--- About this task ---
Copy each line in the data below that contains the word "along".
#####
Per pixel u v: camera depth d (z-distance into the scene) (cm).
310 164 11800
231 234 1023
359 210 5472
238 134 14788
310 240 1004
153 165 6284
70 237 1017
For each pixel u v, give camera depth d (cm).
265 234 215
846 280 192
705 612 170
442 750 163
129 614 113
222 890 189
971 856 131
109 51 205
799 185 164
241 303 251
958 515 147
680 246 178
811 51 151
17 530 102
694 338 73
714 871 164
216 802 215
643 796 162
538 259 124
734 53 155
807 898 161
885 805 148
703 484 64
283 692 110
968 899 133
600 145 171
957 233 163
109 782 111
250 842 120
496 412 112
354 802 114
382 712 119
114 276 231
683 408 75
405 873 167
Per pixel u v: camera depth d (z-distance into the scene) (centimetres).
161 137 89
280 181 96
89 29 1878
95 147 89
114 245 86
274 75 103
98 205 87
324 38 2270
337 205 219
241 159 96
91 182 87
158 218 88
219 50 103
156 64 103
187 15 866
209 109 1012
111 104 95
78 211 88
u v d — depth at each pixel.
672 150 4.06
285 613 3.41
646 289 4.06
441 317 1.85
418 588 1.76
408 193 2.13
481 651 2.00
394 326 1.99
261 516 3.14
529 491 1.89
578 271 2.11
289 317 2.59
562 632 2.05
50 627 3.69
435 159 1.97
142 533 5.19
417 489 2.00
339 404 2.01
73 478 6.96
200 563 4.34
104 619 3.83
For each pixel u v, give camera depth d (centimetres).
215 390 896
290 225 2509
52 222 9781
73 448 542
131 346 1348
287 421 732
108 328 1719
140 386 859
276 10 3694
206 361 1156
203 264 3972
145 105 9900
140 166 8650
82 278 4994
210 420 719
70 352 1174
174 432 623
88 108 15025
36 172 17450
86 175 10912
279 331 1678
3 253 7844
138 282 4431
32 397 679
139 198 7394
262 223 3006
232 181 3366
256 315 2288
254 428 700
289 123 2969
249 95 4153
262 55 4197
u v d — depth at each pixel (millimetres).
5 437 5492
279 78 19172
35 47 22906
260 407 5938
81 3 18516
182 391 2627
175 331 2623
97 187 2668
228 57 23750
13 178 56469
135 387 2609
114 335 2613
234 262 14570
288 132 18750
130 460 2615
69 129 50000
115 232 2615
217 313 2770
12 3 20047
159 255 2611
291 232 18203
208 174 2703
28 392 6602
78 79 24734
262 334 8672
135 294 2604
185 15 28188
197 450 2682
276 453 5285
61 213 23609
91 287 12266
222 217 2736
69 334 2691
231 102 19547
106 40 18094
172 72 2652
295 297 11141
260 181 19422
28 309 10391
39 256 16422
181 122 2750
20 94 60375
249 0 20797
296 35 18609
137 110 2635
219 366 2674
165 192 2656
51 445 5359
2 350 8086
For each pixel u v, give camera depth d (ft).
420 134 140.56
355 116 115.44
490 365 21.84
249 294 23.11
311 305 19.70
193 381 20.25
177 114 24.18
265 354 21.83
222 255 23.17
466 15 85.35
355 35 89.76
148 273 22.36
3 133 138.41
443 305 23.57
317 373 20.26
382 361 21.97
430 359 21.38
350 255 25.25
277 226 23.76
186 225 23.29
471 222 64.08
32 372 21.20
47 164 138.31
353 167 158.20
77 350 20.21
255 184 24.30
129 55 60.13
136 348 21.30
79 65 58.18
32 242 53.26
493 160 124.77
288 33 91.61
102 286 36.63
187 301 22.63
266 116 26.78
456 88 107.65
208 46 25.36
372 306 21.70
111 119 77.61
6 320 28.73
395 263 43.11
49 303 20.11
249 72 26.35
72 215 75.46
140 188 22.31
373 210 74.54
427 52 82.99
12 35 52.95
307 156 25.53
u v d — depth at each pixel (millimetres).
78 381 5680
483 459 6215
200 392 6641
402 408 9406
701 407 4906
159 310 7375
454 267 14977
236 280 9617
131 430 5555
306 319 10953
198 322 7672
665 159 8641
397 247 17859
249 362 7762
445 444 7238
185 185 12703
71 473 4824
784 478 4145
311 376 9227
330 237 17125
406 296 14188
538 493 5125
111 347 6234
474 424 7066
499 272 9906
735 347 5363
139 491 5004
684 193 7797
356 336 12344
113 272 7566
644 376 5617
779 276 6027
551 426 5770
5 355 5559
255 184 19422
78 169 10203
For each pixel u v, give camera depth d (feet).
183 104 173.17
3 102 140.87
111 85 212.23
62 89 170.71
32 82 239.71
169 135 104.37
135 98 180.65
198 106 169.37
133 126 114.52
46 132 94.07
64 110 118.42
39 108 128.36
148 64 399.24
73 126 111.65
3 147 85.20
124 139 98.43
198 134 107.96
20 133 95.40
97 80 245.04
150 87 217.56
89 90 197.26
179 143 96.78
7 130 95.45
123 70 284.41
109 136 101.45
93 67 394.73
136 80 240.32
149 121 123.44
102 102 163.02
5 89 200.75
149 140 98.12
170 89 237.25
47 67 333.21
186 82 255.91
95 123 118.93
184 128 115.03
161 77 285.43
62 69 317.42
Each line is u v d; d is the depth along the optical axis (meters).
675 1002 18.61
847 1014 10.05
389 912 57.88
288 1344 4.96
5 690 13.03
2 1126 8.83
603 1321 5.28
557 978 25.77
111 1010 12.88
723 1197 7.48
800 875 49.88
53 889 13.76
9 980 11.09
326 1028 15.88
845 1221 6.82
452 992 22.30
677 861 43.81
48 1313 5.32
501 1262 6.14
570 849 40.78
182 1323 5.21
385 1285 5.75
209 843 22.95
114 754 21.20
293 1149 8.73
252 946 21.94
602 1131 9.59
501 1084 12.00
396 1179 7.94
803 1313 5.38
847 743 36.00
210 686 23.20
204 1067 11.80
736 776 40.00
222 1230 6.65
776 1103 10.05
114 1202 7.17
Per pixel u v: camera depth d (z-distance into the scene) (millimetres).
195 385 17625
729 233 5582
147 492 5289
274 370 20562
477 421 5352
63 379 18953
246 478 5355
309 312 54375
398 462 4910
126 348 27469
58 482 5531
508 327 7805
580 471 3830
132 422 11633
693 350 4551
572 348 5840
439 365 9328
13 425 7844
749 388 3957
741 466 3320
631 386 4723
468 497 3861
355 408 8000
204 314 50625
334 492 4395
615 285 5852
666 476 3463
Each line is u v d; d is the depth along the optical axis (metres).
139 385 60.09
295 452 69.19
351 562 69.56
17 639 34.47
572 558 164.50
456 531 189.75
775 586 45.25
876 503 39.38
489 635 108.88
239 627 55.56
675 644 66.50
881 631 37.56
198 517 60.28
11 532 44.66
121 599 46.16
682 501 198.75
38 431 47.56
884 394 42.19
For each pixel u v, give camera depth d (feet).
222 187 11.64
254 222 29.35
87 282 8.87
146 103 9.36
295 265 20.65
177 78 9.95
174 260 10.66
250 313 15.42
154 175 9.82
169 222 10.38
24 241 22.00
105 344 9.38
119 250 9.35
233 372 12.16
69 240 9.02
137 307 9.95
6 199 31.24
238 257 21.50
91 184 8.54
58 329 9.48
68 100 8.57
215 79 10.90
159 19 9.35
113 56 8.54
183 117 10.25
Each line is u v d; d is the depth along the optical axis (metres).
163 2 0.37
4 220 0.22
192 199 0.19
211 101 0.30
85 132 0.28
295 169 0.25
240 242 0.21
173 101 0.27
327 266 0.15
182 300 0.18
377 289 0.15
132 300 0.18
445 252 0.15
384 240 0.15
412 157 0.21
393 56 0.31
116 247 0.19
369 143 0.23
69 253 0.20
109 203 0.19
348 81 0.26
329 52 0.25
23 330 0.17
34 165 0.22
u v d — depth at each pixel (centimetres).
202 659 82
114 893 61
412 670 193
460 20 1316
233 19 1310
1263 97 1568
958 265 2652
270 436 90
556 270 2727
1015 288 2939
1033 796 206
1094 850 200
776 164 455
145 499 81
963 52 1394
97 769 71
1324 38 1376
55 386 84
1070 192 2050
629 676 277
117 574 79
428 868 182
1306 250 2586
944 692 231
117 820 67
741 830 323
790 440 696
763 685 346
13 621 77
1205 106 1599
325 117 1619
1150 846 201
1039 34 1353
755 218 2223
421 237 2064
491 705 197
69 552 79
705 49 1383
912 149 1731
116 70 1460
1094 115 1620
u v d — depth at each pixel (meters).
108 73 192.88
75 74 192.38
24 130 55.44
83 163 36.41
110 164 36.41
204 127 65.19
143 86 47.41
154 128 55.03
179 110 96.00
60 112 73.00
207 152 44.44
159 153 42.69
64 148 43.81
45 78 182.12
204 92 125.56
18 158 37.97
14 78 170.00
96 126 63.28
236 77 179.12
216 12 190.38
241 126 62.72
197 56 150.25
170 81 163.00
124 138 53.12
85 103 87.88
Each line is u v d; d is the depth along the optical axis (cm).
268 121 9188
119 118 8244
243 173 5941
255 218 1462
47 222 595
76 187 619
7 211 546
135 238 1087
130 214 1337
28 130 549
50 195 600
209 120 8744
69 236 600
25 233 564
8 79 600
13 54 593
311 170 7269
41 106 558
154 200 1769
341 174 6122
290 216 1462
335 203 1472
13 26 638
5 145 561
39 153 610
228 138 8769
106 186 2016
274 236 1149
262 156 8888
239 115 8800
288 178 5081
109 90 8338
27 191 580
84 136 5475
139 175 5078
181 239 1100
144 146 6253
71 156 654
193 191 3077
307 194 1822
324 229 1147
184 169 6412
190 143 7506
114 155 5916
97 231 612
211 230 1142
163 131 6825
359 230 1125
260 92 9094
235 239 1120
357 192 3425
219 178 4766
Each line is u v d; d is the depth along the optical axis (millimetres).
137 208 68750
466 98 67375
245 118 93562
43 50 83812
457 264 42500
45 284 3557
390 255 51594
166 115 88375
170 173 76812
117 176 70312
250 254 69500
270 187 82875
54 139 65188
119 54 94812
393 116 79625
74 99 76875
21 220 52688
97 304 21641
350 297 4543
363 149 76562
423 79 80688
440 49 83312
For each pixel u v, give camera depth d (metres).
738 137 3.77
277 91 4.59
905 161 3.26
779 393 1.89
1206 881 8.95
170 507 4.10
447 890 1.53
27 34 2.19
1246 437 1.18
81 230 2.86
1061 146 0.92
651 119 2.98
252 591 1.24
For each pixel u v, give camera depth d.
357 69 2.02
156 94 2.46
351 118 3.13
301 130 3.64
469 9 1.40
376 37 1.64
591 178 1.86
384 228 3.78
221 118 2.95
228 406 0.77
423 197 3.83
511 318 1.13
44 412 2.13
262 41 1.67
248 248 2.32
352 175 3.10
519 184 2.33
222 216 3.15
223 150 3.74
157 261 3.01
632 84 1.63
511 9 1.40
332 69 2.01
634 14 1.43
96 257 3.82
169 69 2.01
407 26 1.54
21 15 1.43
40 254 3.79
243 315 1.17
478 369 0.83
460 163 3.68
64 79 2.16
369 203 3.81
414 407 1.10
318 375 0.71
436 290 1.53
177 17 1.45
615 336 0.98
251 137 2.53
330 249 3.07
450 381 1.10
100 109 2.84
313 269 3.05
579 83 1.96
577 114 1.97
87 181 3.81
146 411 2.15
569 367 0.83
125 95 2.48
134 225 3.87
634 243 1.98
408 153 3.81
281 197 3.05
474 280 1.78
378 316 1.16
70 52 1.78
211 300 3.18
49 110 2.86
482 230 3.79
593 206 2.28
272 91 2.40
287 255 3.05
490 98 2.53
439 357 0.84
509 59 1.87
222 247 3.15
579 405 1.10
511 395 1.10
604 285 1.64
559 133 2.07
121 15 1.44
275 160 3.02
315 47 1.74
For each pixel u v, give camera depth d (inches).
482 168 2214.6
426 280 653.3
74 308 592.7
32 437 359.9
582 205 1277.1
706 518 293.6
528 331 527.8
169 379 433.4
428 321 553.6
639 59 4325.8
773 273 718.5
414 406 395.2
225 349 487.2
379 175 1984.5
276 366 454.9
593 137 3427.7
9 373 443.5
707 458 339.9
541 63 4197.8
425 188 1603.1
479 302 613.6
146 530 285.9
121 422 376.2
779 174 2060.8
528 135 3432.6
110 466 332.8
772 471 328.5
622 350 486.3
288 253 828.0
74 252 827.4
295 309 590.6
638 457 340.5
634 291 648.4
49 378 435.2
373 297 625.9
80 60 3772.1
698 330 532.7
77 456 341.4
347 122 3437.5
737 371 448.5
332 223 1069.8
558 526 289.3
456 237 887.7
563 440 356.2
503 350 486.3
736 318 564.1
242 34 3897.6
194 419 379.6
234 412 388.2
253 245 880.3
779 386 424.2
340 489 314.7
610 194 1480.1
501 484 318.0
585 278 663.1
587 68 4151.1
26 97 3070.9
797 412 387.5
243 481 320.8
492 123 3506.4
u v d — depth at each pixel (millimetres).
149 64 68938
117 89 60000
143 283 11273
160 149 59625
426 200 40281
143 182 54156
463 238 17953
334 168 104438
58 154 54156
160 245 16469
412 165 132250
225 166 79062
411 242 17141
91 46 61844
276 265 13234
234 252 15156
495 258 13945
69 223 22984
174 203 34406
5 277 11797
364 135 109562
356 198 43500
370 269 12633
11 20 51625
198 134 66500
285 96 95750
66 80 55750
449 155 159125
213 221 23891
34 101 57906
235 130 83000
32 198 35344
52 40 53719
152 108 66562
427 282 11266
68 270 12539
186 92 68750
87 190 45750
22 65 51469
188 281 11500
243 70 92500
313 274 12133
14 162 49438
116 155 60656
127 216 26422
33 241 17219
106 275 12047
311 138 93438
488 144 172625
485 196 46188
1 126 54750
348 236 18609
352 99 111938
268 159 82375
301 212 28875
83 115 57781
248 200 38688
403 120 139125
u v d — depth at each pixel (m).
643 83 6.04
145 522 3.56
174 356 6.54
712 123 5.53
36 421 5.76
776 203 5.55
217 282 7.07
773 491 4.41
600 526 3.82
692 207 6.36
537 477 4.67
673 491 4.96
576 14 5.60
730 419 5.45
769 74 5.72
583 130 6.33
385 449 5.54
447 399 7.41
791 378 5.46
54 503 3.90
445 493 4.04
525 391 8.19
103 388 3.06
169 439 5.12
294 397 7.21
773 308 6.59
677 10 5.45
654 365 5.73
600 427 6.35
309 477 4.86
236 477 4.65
#####
--- Exercise output ---
Each line is u v d; d is the depth along the optical axis (meters).
Each line is u v d; d is the depth along the optical axis (metres).
Each line is u v d; d is the depth along the optical axis (metres).
Each line is u v d; d is the depth along the optical axis (cm).
Each line is u v d; d is the depth along the optical axis (millimetres).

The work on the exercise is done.